One can find the desired $\theta$ by writing the least square errors as $$J(\theta)=(\textbf{x}-H\theta)^T(\textbf{x}-H\theta)$$ The answer for the best $\theta$ which minimizes the above norm is
$$\hat\theta=(H^TH)^{-1}H^T\textbf{x}$$
which means the best $\theta$ is the one that makes orthogonal projection of $\textbf{x}$ onto the subspace spanned by $H$.

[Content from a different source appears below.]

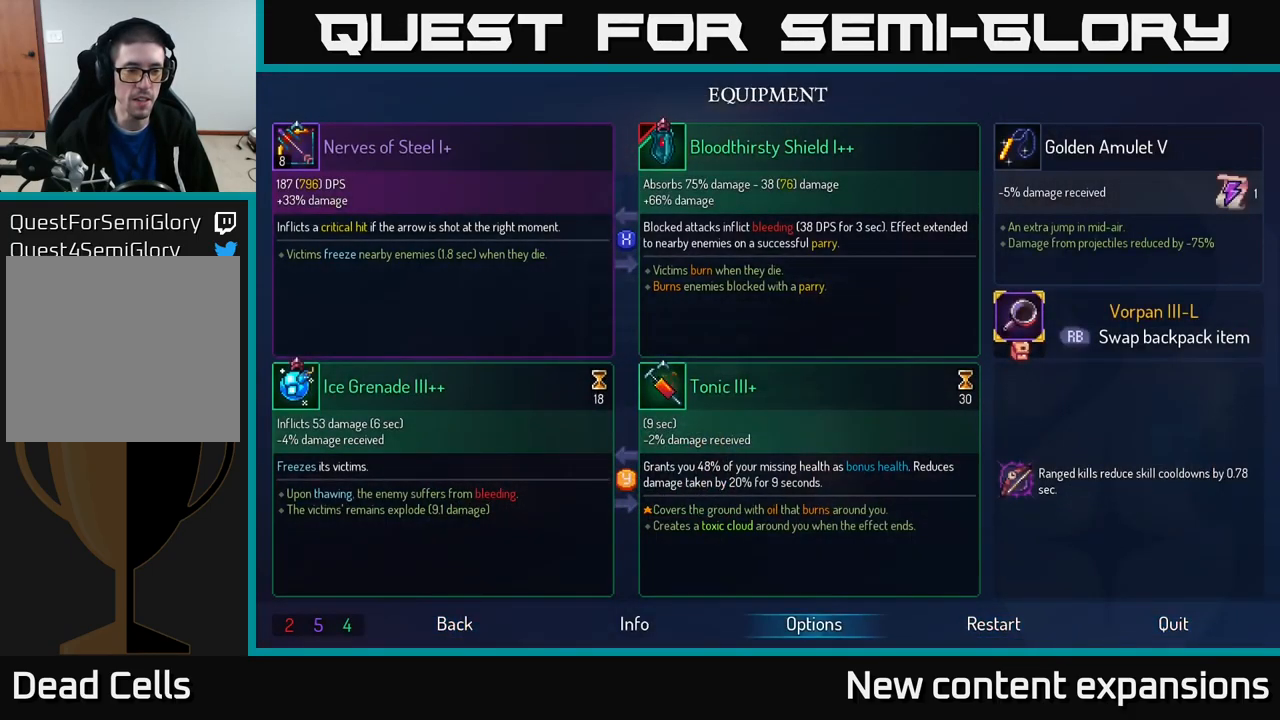
{"buttons": [], "left_stick": "center", "right_stick": "center", "events": [[34, "left_stick", "center"], [434, "B", "down"], [500, "B", "up"]]}
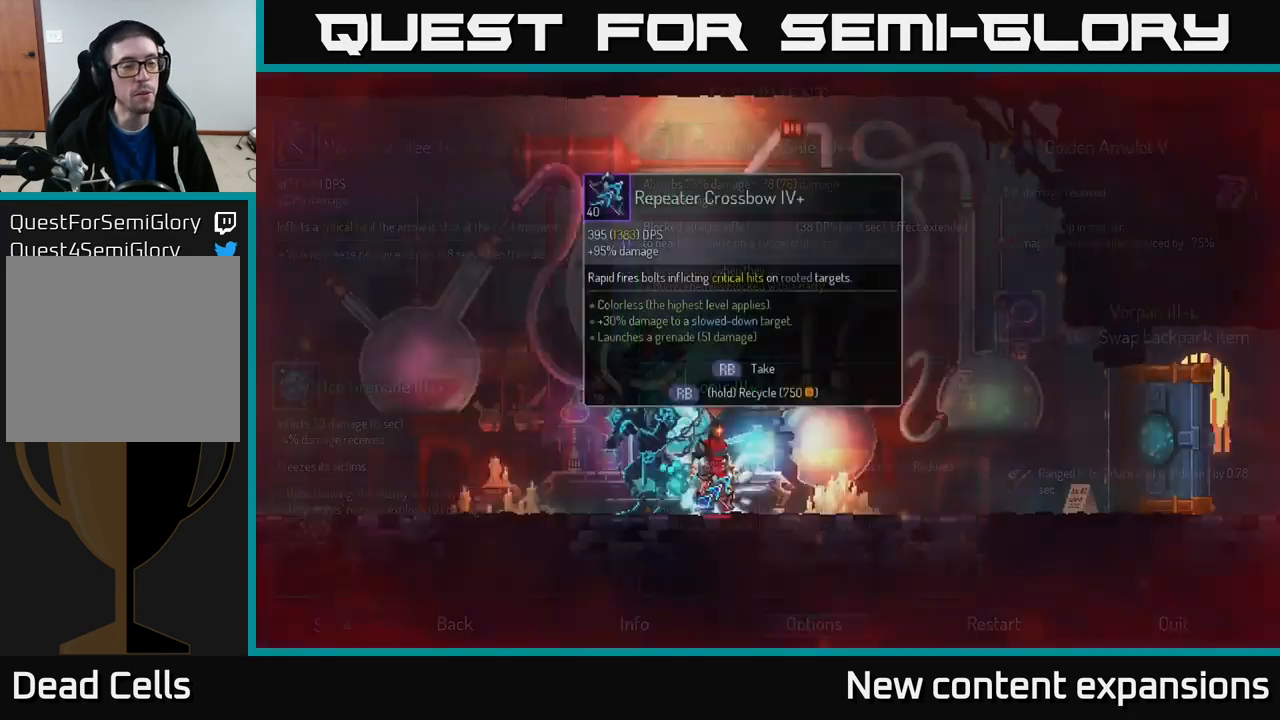
{"buttons": [], "left_stick": "center", "right_stick": "center", "events": []}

However, the weighted form of the error can be written as $$J(\theta)=(\textbf{x}-H\theta)^TW(\textbf{x}-H\theta)$$ If $W$ is a positive definite matrix, by substituting $W=LL^T$ (Cholescky decompostion) the above can be written as $$J(\theta)=(L\textbf{x}-LH\theta)^T(L\textbf{x}-LH\theta)$$ Having the above notion in mind, and letting $y=L\textbf{x}$ one can say, the best $\theta$ is the one that makes orthogonal projection of $y$ onto the subspace spanned by $LH$.
The last step means we have a subspace spanned by $H$ but to find the least error we change the subspace to Range($LH$) and our measurement to $L\textbf{x}$ and try to find the orthogonal projection of new measurement onto the new subspace.
Why do we change our subspace to new subspace?
What is the best $W$ or $L$?
Does this change relate to data shape?